TascaLaOrejaDeJaime20181021.JPGネスターミーティング最終日。ホセは都合で来られないので、ひとりでマドリードに向かいます。この最終日はほとんどゲームはせずに食べておしゃべりをするのが中心でした。Tasca La Oreja De Jaime というタパスの店でしたが、そこのシシトウが絶品でした。
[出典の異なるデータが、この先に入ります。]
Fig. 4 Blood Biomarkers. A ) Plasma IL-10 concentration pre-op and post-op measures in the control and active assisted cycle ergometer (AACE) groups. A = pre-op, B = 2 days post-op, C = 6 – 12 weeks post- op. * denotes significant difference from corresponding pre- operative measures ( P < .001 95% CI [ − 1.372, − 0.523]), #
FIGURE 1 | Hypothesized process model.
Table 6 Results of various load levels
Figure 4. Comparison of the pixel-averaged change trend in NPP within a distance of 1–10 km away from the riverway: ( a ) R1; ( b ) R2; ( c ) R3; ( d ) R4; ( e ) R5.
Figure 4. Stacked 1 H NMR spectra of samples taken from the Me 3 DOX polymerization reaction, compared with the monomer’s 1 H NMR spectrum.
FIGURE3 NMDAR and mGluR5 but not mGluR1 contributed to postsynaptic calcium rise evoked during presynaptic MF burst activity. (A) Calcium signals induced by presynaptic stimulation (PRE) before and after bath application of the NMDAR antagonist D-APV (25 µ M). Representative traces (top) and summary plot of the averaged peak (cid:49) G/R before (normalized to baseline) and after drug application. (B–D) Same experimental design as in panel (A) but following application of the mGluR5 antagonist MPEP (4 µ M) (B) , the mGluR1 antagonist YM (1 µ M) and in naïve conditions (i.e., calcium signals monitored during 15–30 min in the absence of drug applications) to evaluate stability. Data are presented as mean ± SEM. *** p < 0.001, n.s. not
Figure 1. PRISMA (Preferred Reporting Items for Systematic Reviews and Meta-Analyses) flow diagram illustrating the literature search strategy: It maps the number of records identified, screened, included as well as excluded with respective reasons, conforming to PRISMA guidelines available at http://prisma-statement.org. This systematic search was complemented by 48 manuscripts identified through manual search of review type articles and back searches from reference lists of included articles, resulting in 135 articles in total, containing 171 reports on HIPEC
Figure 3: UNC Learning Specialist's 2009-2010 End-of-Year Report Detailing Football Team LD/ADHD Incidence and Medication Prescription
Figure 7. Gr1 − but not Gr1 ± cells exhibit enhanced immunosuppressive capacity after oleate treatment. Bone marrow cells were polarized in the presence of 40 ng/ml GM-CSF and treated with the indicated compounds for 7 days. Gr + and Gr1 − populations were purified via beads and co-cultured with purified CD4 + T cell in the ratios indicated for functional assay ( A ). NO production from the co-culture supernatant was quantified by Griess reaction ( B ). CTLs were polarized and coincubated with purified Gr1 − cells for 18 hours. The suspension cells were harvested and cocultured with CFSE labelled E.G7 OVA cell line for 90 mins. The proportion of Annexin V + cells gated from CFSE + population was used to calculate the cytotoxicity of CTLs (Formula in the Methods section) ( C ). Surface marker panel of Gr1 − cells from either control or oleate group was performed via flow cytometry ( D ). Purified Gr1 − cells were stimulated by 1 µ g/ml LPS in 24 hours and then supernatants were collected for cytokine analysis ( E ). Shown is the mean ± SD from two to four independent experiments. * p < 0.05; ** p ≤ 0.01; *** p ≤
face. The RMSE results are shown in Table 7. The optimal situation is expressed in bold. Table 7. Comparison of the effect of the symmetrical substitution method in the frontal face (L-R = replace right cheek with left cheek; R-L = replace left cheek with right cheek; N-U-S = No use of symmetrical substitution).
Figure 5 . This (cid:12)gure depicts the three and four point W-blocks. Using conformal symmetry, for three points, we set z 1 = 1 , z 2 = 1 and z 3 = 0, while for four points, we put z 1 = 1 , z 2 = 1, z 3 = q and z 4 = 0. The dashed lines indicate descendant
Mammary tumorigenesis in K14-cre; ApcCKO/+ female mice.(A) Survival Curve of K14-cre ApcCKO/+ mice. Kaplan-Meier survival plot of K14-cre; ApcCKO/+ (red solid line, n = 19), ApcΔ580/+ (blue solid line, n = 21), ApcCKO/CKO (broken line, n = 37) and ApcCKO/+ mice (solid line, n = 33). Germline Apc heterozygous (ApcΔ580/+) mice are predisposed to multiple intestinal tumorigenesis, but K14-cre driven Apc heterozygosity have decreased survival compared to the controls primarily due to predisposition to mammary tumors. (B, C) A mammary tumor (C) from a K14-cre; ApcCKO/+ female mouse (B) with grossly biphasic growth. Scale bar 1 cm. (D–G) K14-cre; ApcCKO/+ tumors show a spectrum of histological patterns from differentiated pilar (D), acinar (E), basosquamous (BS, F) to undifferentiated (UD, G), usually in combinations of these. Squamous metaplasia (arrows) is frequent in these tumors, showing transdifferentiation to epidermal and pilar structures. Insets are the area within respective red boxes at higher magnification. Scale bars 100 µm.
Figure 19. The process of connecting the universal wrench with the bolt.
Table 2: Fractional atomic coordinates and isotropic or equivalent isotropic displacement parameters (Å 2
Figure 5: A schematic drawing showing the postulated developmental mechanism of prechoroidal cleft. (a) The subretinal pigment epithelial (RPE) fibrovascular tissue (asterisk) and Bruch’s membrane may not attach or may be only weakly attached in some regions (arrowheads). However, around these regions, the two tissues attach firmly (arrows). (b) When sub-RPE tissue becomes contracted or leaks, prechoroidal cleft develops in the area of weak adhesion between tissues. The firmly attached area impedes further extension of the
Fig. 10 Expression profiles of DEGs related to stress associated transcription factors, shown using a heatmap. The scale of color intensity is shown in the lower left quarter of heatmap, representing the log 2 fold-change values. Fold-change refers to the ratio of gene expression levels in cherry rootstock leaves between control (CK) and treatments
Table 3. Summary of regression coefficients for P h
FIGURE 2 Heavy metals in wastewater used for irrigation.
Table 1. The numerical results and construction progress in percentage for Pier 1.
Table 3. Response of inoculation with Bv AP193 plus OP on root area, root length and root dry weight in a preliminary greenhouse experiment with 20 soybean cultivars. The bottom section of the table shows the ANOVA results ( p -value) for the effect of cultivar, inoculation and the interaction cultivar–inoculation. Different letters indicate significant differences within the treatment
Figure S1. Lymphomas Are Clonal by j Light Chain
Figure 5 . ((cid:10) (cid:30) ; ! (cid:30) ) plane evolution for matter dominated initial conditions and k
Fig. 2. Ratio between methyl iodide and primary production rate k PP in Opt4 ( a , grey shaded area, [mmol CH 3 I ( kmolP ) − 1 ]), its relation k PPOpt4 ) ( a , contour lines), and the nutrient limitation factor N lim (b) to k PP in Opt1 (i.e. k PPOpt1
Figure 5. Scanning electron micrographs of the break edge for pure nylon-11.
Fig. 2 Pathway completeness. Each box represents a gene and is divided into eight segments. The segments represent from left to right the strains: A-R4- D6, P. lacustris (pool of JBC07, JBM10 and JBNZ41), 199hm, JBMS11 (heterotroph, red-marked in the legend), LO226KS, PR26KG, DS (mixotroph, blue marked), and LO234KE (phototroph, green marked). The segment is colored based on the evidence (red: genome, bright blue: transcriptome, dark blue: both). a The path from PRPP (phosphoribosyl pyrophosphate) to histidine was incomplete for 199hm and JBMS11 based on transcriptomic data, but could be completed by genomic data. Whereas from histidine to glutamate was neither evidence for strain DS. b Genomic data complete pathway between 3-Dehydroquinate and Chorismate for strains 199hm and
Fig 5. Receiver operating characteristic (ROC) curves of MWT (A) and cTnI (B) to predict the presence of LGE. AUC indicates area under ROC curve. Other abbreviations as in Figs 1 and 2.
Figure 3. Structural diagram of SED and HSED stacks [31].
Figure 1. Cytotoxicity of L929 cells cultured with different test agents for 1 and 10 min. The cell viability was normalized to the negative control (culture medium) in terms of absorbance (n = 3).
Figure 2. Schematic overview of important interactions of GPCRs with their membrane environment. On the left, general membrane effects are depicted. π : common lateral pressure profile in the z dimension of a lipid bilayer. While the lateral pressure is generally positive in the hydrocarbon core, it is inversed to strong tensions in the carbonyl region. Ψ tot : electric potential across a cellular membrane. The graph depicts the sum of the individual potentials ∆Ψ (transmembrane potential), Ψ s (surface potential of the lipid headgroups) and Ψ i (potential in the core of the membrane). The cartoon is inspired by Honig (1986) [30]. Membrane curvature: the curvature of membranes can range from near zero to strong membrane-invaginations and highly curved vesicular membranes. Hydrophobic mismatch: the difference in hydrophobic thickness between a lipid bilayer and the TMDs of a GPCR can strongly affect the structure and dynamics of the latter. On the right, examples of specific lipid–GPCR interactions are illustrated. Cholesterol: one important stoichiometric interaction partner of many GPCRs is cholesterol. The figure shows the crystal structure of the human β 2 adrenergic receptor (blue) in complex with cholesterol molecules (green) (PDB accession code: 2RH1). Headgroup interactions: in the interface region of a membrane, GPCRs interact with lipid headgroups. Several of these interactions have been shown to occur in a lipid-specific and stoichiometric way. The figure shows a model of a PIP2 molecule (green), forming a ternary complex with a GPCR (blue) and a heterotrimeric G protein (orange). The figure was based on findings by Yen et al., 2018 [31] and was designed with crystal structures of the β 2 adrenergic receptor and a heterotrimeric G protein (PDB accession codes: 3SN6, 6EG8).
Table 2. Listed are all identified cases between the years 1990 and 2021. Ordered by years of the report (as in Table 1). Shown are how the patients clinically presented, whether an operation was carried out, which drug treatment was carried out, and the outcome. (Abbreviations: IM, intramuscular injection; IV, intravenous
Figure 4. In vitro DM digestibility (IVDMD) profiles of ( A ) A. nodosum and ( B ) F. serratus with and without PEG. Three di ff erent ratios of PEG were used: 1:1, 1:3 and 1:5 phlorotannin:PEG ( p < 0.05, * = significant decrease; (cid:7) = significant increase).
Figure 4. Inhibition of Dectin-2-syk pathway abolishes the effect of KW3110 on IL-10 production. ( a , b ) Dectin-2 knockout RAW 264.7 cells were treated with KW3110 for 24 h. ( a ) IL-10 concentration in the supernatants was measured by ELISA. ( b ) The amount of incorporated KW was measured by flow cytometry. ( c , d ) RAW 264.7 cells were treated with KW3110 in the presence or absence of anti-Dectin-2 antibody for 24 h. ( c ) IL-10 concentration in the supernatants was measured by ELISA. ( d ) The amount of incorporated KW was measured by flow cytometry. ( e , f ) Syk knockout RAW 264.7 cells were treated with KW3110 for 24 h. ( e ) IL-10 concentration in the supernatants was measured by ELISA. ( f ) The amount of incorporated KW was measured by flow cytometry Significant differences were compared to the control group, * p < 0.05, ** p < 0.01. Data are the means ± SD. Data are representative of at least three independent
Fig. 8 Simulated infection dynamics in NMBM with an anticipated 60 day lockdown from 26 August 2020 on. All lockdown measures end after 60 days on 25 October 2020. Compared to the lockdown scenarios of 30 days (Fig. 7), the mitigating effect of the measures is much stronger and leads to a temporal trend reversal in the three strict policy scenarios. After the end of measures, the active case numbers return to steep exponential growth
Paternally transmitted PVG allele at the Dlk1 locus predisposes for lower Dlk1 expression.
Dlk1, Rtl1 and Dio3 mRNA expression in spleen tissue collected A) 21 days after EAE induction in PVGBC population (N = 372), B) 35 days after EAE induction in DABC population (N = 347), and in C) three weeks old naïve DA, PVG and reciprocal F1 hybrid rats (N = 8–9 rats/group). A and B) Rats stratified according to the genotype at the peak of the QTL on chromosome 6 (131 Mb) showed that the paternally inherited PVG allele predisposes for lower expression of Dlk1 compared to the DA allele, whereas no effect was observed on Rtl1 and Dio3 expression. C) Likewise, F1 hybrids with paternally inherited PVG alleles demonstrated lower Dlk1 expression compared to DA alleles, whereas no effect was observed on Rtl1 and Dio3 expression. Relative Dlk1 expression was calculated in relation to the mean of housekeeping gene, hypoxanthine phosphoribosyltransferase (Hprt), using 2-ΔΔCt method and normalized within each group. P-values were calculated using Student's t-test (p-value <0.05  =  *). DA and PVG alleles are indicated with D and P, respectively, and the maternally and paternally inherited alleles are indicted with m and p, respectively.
Pikachurro20181021.JPGさらにチュロスを食べて、まさにネスターイーティングです。チュロスは日本のピカチュウ人気にあやかった Pikachurro というピカチューチュロスも売っていました。




ブラック ホール Black Hole
(プレイ時間 各3分)
BlackHole20181021.JPGこの日に遊んだ唯一のゲームです。21のマスに10枚ずつのディスクを小さい数字から順に埋めていき、最後に開いた1マスの周囲の数字の和が小さいプレイヤーが勝つというシンプルなゲームです。最後に大きな数字のディスクを置かなければならないので、最後まで気が抜けません。

結果
1戦目:自分* 勝利、ネスター 敗北
2戦目:ネスター 勝利、自分* 敗北
3戦目:ネスター* 勝利、自分 敗北



SquareOff20181021.JPG空港に向かうキャメロン、駅へ向かうネスターを見送って、マドリードをしばらく散策したあとに、アルコルコンのホセの家に戻ってスペイン最後の夜を過ごしました。ホセはチェスに凝っていて、なんと磁石で自動的に相手の駒が動くチェス Square Off など、様々なチェスを持っています。普段チェスをしない自分でもさすがに見入ってしまいます。

翌日は、いよいよマドリードを出発し、フランス経由でエッセンに向かいます。